How We Sometimes Sabotage Our Kids’ Success

I work with students from many different socioeconomic backgrounds and many different parenting situations. One student I have worked with for 7 years comes from an affluent family with many children. He faces challenges of color blindness, ADHD, OCD, depression, and slow processing, which are all likely related to his premature birth that left him with brain seizures as an infant.

The parents are great people — very kind, generous, and, by and large, value their kids’ education. Yet, one parent has simply assumed that since he barely got through high school and does not see himself as particularly smart, why should he think his kids have any academic prowess. The other fights tooth and nail to make sure the kids feel hopeful.

My student is the physical “spit and image” of his father. Handsome and athletic, this boy wishes he were just “plain” smart. His academic hope has been largely ignored, and, instead, his athletic prowess has been fostered at the expense of his academic achievement. He has never been held accountable for his lack of follow through, and he has never had a proper routine that prioritized his education. The father knows the child can be successful on the field, like he was, so why worry about academics that the child will “never get or understand anyway”. The mother, on the other hand, knows the child can be successful at school and wishes he had more focus on that potential. The result? Seven years of academic sabotage and a boy who feels unsupported and not so full of hope. He often thinks that the effort he puts in is not worth it because he is never going to be “that smart”.

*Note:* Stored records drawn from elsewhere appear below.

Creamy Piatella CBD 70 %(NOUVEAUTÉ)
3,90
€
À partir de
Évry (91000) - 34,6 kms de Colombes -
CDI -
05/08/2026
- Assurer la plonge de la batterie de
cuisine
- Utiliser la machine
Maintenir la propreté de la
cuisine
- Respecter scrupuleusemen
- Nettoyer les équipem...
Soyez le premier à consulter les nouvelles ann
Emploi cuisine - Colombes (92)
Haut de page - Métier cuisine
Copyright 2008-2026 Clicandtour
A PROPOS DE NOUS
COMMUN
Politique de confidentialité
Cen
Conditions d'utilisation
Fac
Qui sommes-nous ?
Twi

Thankfully, the one place we got everyone to buy in was having the boy take American Sign Language (ASL) instead of Spanish or French. He had gotten a Foreign Language Exemption at his school to accommodate his slow processing, and instead of not doing any language, he chose to pursue ASL as it would be physical and less “academic” feeling. Yet, it is here that his academic and athletic prowess have met.

His deftness with the language is impressive; it calls to his strengths. The movement is kinesthetic learning — routines that he is good at remembering. The signs for words are all meaningful as each one tells a story that he can feel with his body. Interestingly enough, despite his attention issues, he is able to focus with a hawk-eye on the movements of another’s hands. The best part is that this bit of academia is something both of his parents can get behind. He has felt that change, and it has made a huge difference in his motivation to be successful. If he does nothing else, his dogged pursuit of ASL fluency will help him make his way and feel useful.

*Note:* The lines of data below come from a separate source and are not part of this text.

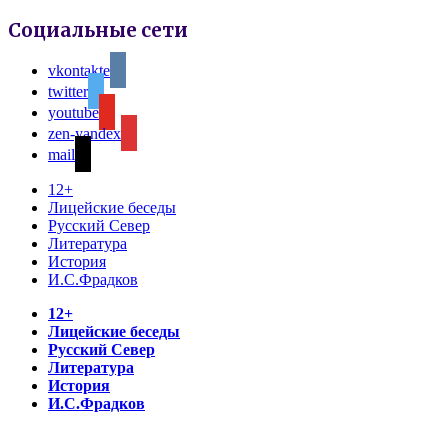
Социальные сети
vkontakte
twitter
youtube
zen-yandex
mail
12+
Лицейские беседы
Русский Север
Литература
История
И.С.Фрадков
12+
Лицейские беседы
Русский Север
Литература
История
И.С.Фрадков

If you can get your teen to buy into the idea that there is hope, you can also get them to buy into being a part of the process. Fostering hope, but not by creating unrealistic goals or expectations of what it will take to reach them, can take a large bite out of the anxiety that often keeps kids from succeeding. Kids need to hear that small steps matter, as they are what make even the loftiest of goes realizable.

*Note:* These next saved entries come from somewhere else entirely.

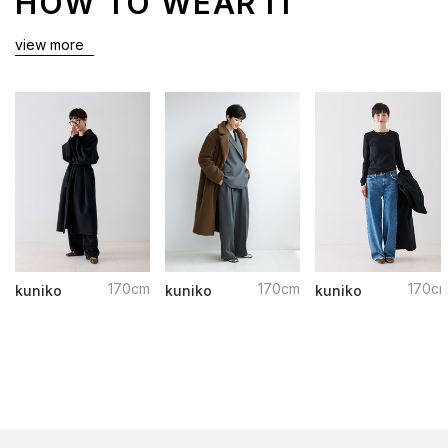
HOW TO WEAR IT
view more
170cm
170cm
170c
kuniko
kuniko
kuniko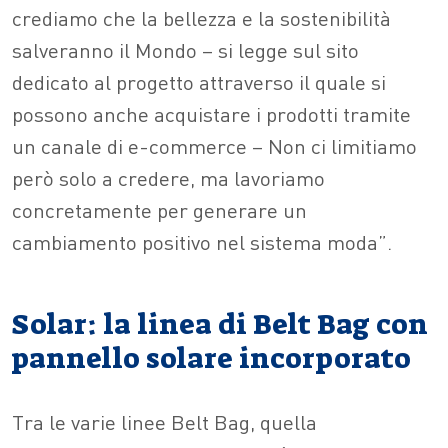
crediamo che la bellezza e la sostenibilità
salveranno il Mondo – si legge sul sito
dedicato al progetto attraverso il quale si
possono anche acquistare i prodotti tramite
un canale di e-commerce – Non ci limitiamo
però solo a credere, ma lavoriamo
concretamente per generare un
cambiamento positivo nel sistema moda”.
Solar: la linea di Belt Bag con
pannello solare incorporato
Tra le varie linee Belt Bag, quella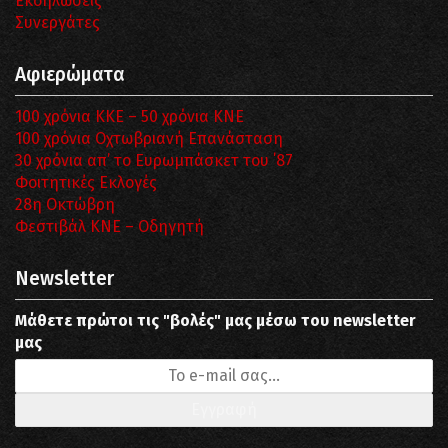
Εκδηλώσεις
Συνεργάτες
Αφιερώματα
100 χρόνια ΚΚΕ – 50 χρόνια ΚΝΕ
100 χρόνια Οχτωβριανή Επανάσταση
30 χρόνια απ’ το Ευρωμπάσκετ του ΄87
Φοιτητικές Εκλογές
28η Οκτώβρη
Φεστιβάλ ΚΝΕ – Οδηγητή
Newsletter
Μάθετε πρώτοι τις "βολές" μας μέσω του newsletter
μας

Teaching your kids that they have potential is not the same as just giving them a medal for showing up. Seek ways for them to have real successes and encourage them to take the risk to try something new, but be sure the “something new” speaks to their strengths. Don’t be embarrassed by vocational programs offered by your school district — these are often a great route for kids with learning differences as they are hands-on and practical.

For some kids, just showing up is, indeed, worthy of a medal, but that expectation should not last forever. At some point, just showing up is a basic, fundamental requirement of life. Showing up should be part of the routine. But showing up should also have its rewards.